### WORK ITEM
Word for word, give the records again, dropping any picture they hold.

### INPUT FOR THIS TASK
::::
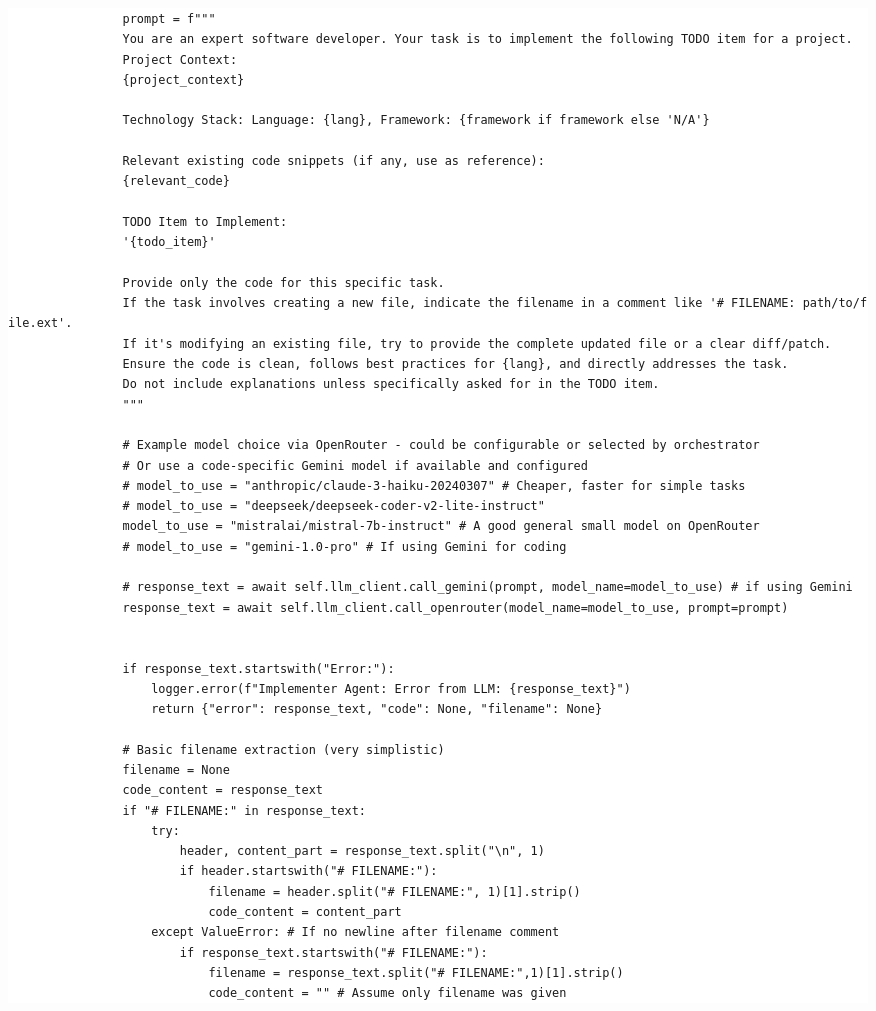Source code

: 
                    prompt = f"""
                    You are an expert software developer. Your task is to implement the following TODO item for a project.
                    Project Context:
                    {project_context}

                    Technology Stack: Language: {lang}, Framework: {framework if framework else 'N/A'}

                    Relevant existing code snippets (if any, use as reference):
                    {relevant_code}

                    TODO Item to Implement:
                    '{todo_item}'

                    Provide only the code for this specific task.
                    If the task involves creating a new file, indicate the filename in a comment like '# FILENAME: path/to/file.ext'.
                    If it's modifying an existing file, try to provide the complete updated file or a clear diff/patch.
                    Ensure the code is clean, follows best practices for {lang}, and directly addresses the task.
                    Do not include explanations unless specifically asked for in the TODO item.
                    """

                    # Example model choice via OpenRouter - could be configurable or selected by orchestrator
                    # Or use a code-specific Gemini model if available and configured
                    # model_to_use = "anthropic/claude-3-haiku-20240307" # Cheaper, faster for simple tasks
                    # model_to_use = "deepseek/deepseek-coder-v2-lite-instruct"
                    model_to_use = "mistralai/mistral-7b-instruct" # A good general small model on OpenRouter
                    # model_to_use = "gemini-1.0-pro" # If using Gemini for coding

                    # response_text = await self.llm_client.call_gemini(prompt, model_name=model_to_use) # if using Gemini
                    response_text = await self.llm_client.call_openrouter(model_name=model_to_use, prompt=prompt)


                    if response_text.startswith("Error:"):
                        logger.error(f"Implementer Agent: Error from LLM: {response_text}")
                        return {"error": response_text, "code": None, "filename": None}

                    # Basic filename extraction (very simplistic)
                    filename = None
                    code_content = response_text
                    if "# FILENAME:" in response_text:
                        try:
                            header, content_part = response_text.split("\n", 1)
                            if header.startswith("# FILENAME:"):
                                filename = header.split("# FILENAME:", 1)[1].strip()
                                code_content = content_part
                        except ValueError: # If no newline after filename comment
                            if response_text.startswith("# FILENAME:"):
                                filename = response_text.split("# FILENAME:",1)[1].strip()
                                code_content = "" # Assume only filename was given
::::
### ANSWER TO THIS TASK
Source code

: 
                    prompt = f"""
                    You are an expert software developer. Your task is to implement the following TODO item for a project.
                    Project Context:
                    {project_context}

                    Technology Stack: Language: {lang}, Framework: {framework if framework else 'N/A'}

                    Relevant existing code snippets (if any, use as reference):
                    {relevant_code}

                    TODO Item to Implement:
                    '{todo_item}'

                    Provide only the code for this specific task.
                    If the task involves creating a new file, indicate the filename in a comment like '# FILENAME: path/to/file.ext'.
                    If it's modifying an existing file, try to provide the complete updated file or a clear diff/patch.
                    Ensure the code is clean, follows best practices for {lang}, and directly addresses the task.
                    Do not include explanations unless specifically asked for in the TODO item.
                    """

                    # Example model choice via OpenRouter - could be configurable or selected by orchestrator
                    # Or use a code-specific Gemini model if available and configured
                    # model_to_use = "anthropic/claude-3-haiku-20240307" # Cheaper, faster for simple tasks
                    # model_to_use = "deepseek/deepseek-coder-v2-lite-instruct"
                    model_to_use = "mistralai/mistral-7b-instruct" # A good general small model on OpenRouter
                    # model_to_use = "gemini-1.0-pro" # If using Gemini for coding

                    # response_text = await self.llm_client.call_gemini(prompt, model_name=model_to_use) # if using Gemini
                    response_text = await self.llm_client.call_openrouter(model_name=model_to_use, prompt=prompt)


                    if response_text.startswith("Error:"):
                        logger.error(f"Implementer Agent: Error from LLM: {response_text}")
                        return {"error": response_text, "code": None, "filename": None}

                    # Basic filename extraction (very simplistic)
                    filename = None
                    code_content = response_text
                    if "# FILENAME:" in response_text:
                        try:
                            header, content_part = response_text.split("\n", 1)
                            if header.startswith("# FILENAME:"):
                                filename = header.split("# FILENAME:", 1)[1].strip()
                                code_content = content_part
                        except ValueError: # If no newline after filename comment
                            if response_text.startswith("# FILENAME:"):
                                filename = response_text.split("# FILENAME:",1)[1].strip()
                                code_content = "" # Assume only filename was given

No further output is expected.